**Exercices:**
A. Recopiez le passage du texte sur le cas chilien qui commence aux mots « Progressisme et idiots » et qui s'arrête après les mots « à la crème politique. ».
B. Répondez brièvement à ces questions sur le texte sur le cas chilien :
(i) À quel mois et à quelle année se situent les faits rapportés au Chili ?
(ii) À qui le président Sebastian Pinera a-t-il succédé ?
(iii) Selon la dernière phrase, à quoi servent désormais les mesures sociétales progressistes ?

**Texte étudié:**
● ● ●

Progressisme et idiots utiles : le cas chilien

Chili, août 2011 : Alors que les mouvements étudiants sont plus que jamais mobilisés contre la réforme de l’éducation promue par le gouvernement, et alors que se prépare dans le pays une grande grève générale lancée à l’appel des mouvements sociaux chiliens, le président Sebastian Pinera (un milliardaire ultra-libéral qui a succédé à la social-démocrate Michelle Bachelet l’an dernier et qui n’a pas hésité à s’entourer d’anciens hauts responsables du régime de Pinochet) annonce le dépôt d’un projet de loi ouvrant le droit à la reconnaissance civile des couples homosexuels.

Une mesure considérée comme progressiste par l’ensemble des mouvements de gauche dans le monde entier (à juste titre), mais qui ressemble étrangement à une tarte à la crème politique.

En effet l’on constate depuis plusieurs années déjà , qu’au fur et à mesure que les partis de gauches dits "de gouvernement" se soumettent à la dictature des marchés financiers et au dogme ultra-libéral, ceux-ci multiplient les mesures et les propositions sociétales progressistes. En revanche rien ou si peu au niveau social (si ce n’est les miettes de l’immense gâteau). Les ultra-libéraux de tous poils semblent avoir compris que le progressisme sociétal sans le progressisme social était une excellente arme.

Le propos n’est évidemment pas ici de critiquer les avancées sociétales mais de s’interroger sur les raisons pour lesquelles ces mesures sont tant mises en avant par des partis alignés sur l’idéologie capitaliste. La plupart de ces mesures étaient pourtant considérées il y a encore quelques décennies comme "subversives" voire dangereuses par les pouvoirs en place, elles semblent donc l’être beaucoup
moins de nos jours à en observer les situations des différents pays où elles ont été adoptées.

Mieux, elles servent désormais de paravent aux échecs des gouvernements de gauche sociaux démocrates comme de droite.

● ● ●

**Données fournies:**
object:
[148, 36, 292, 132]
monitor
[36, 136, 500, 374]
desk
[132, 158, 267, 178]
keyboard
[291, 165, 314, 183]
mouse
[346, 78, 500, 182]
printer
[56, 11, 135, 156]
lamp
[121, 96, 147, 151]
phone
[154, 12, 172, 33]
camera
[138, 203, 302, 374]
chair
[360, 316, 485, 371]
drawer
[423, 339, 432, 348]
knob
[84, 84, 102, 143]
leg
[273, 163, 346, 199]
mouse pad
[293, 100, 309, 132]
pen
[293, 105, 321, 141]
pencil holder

● ● ●

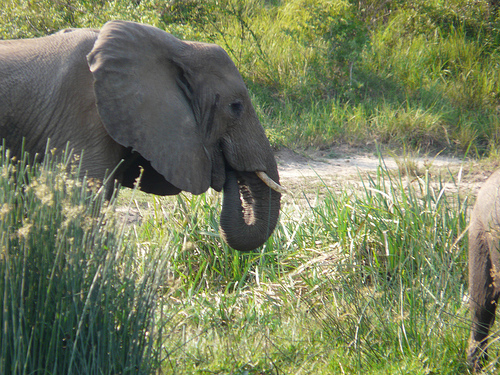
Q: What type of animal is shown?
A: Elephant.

● ● ●

**Corrigés:**
A.
Progressisme et idiots utiles : le cas chilien

Chili, août 2011 : Alors que les mouvements étudiants sont plus que jamais mobilisés contre la réforme de l’éducation promue par le gouvernement, et alors que se prépare dans le pays une grande grève générale lancée à l’appel des mouvements sociaux chiliens, le président Sebastian Pinera (un milliardaire ultra-libéral qui a succédé à la social-démocrate Michelle Bachelet l’an dernier et qui n’a pas hésité à s’entourer d’anciens hauts responsables du régime de Pinochet) annonce le dépôt d’un projet de loi ouvrant le droit à la reconnaissance civile des couples homosexuels.

Une mesure considérée comme progressiste par l’ensemble des mouvements de gauche dans le monde entier (à juste titre), mais qui ressemble étrangement à une tarte à la crème politique.

B.
(i) Août 2011.
(ii) À la social-démocrate Michelle Bachelet.
(iii) Elles servent de paravent aux échecs des gouvernements de gauche sociaux-démocrates comme de droite.